-- Task data follows --
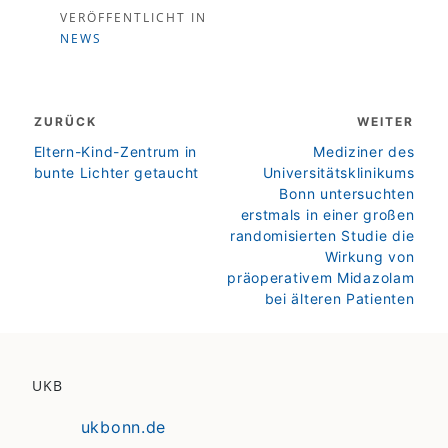
VERÖFFENTLICHT IN
NEWS
Beitragsnavigation
ZURÜCK
WEITER
zurück
weiter
Eltern-Kind-Zentrum in
Mediziner des
bunte Lichter getaucht
Universitätsklinikums
Bonn untersuchten
erstmals in einer großen
randomisierten Studie die
Wirkung von
präoperativem Midazolam
bei älteren Patienten
UKB
ukbonn.de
-- Task data concluded --
→ What to produce
Restate each line above exactly, keeping pictures out.

→ Completed task
VERÖFFENTLICHT IN
NEWS
Beitragsnavigation
ZURÜCK
WEITER
zurück
weiter
Eltern-Kind-Zentrum in
Mediziner des
bunte Lichter getaucht
Universitätsklinikums
Bonn untersuchten
erstmals in einer großen
randomisierten Studie die
Wirkung von
präoperativem Midazolam
bei älteren Patienten
UKB
ukbonn.de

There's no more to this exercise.